:: TASK INSTRUCTIONS ::
Please give back, word for word, only the lines starting at the one containing "slice; slice 121" and ending at the one containing "(x=218, y=176) px" within the material below.

:: GIVEN INFORMATION ::

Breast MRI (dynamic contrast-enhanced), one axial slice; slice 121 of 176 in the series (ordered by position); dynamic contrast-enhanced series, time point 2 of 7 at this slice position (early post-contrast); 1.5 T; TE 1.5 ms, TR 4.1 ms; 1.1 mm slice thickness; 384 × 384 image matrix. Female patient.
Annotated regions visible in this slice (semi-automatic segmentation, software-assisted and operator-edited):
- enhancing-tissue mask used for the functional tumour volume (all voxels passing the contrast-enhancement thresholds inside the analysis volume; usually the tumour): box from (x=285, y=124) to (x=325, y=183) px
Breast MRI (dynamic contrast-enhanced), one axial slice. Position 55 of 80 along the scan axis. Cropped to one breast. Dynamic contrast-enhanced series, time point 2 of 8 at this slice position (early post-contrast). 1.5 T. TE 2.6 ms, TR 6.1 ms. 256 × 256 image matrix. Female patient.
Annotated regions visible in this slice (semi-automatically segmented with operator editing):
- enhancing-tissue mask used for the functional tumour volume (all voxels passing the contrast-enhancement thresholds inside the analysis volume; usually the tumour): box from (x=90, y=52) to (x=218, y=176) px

==

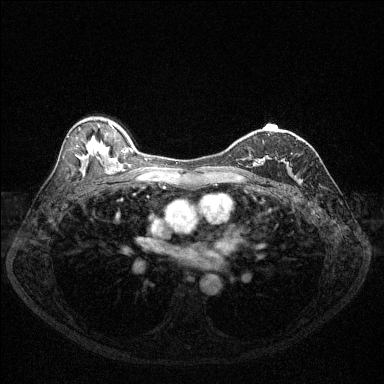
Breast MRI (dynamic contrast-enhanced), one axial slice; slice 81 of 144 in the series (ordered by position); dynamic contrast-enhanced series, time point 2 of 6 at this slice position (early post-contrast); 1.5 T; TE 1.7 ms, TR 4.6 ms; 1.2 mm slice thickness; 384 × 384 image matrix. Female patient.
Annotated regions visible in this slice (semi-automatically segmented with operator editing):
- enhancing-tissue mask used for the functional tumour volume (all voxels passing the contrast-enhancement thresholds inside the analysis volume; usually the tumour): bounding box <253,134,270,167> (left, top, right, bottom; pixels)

:: FINAL ANSWER ::
Breast MRI (dynamic contrast-enhanced), one axial slice; slice 121 of 176 in the series (ordered by position); dynamic contrast-enhanced series, time point 2 of 7 at this slice position (early post-contrast); 1.5 T; TE 1.5 ms, TR 4.1 ms; 1.1 mm slice thickness; 384 × 384 image matrix. Female patient.
Annotated regions visible in this slice (semi-automatic segmentation, software-assisted and operator-edited):
- enhancing-tissue mask used for the functional tumour volume (all voxels passing the contrast-enhancement thresholds inside the analysis volume; usually the tumour): box from (x=285, y=124) to (x=325, y=183) px
Breast MRI (dynamic contrast-enhanced), one axial slice. Position 55 of 80 along the scan axis. Cropped to one breast. Dynamic contrast-enhanced series, time point 2 of 8 at this slice position (early post-contrast). 1.5 T. TE 2.6 ms, TR 6.1 ms. 256 × 256 image matrix. Female patient.
Annotated regions visible in this slice (semi-automatically segmented with operator editing):
- enhancing-tissue mask used for the functional tumour volume (all voxels passing the contrast-enhancement thresholds inside the analysis volume; usually the tumour): box from (x=90, y=52) to (x=218, y=176) px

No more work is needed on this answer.